Intu mulls raising equity to tackle debt burden

UK shopping centre specialist Intu Properties said on Wednesday that it could raise equity, alongside asset sales, to tackle its debt burden.

'Our number one priority is to fix the balance sheet,' said Matthew Roberts, Intu’s chief executive. 'We have a clear plan to do this and are working to make material progress over the next six months.'

Roberts said that they group continues to consider 'all options' to be in the best position to deal with both its short and medium term liquidity requirements as it approaches its next material debt maturity in early 2021. 'These options include disposing of assets, where we are in the advanced stages of selling two of our Spanish assets, through to raising equity, which is also likely to form part of the solution,' he added.

Intu is in final negotiations to sell two of its flagship malls in Spain – Intu Asturias and Intu Puerto Venecia for a total of over €400 mln. The group is finalising the deals with ECE on Intu Asturias, and with Generali on behalf of the newly-launched Shopping Centre Fund on the Puerto Venecia asset. Both properties are owned on a 50-50 basis together with Canadian pension fund CPPIB, which also has the right of first refusal on both assets, should they be sold.

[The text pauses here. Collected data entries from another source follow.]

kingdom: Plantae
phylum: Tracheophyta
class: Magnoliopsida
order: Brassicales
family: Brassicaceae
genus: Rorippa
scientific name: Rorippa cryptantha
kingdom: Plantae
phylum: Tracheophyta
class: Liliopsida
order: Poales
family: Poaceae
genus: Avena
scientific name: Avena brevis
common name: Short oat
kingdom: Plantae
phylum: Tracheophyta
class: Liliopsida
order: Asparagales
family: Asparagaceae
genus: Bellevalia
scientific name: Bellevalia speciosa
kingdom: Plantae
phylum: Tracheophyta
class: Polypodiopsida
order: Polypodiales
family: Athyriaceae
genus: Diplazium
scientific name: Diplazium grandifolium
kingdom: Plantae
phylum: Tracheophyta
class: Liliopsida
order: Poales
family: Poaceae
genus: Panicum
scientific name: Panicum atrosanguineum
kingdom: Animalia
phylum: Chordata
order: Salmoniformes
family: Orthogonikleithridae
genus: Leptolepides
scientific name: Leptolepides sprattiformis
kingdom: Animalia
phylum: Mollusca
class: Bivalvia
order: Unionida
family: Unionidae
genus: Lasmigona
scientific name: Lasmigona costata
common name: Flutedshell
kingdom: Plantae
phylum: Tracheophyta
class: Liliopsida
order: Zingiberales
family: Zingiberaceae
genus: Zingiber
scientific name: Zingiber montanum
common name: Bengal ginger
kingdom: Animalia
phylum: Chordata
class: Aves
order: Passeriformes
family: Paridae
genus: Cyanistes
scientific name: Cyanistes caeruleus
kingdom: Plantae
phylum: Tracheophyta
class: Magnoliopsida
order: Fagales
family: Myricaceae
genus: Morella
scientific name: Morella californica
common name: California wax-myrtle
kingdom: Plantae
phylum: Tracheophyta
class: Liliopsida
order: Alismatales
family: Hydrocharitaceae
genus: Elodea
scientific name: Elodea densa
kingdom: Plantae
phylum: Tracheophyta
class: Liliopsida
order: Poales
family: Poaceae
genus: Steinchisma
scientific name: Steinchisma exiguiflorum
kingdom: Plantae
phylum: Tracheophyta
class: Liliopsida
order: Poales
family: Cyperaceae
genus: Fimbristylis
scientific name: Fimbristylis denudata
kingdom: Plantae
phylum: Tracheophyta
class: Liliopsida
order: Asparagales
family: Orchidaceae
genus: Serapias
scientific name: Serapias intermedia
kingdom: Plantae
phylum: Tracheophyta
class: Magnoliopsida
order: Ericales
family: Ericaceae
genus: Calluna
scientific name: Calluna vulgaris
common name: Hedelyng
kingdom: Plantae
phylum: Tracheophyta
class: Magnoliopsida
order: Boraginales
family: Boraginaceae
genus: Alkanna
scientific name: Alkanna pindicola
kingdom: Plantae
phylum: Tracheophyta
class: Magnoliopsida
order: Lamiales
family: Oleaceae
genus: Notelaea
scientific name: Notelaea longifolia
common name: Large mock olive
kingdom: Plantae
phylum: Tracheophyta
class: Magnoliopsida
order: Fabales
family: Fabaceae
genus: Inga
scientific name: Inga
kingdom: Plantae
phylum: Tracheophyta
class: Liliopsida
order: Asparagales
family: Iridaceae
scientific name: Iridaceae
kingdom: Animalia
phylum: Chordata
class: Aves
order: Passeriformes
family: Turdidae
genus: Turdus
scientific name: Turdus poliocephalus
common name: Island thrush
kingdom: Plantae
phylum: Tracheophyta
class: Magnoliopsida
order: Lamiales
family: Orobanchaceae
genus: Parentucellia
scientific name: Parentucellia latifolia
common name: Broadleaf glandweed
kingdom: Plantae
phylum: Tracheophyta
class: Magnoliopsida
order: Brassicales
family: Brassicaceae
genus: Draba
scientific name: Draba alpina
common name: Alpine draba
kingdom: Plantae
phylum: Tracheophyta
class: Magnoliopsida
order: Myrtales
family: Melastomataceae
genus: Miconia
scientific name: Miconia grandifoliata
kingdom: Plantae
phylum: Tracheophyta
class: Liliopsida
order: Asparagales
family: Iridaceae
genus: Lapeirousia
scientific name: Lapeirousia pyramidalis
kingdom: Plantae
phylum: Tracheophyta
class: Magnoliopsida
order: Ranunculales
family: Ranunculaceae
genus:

In its third-quarter results, the UK REIT said it expects annual like-for-like net rental income to be down by about 9% and predicted another decline in 2020, although at a slower rate. Around 50% of this decline is attributed to CVAs which were worse than expected, the group said.

Intu's LTV remained broadly steady at 57.7% (based on June valuations) from 57.6% at H1-19 despite a £210 mln reduction in net external debt.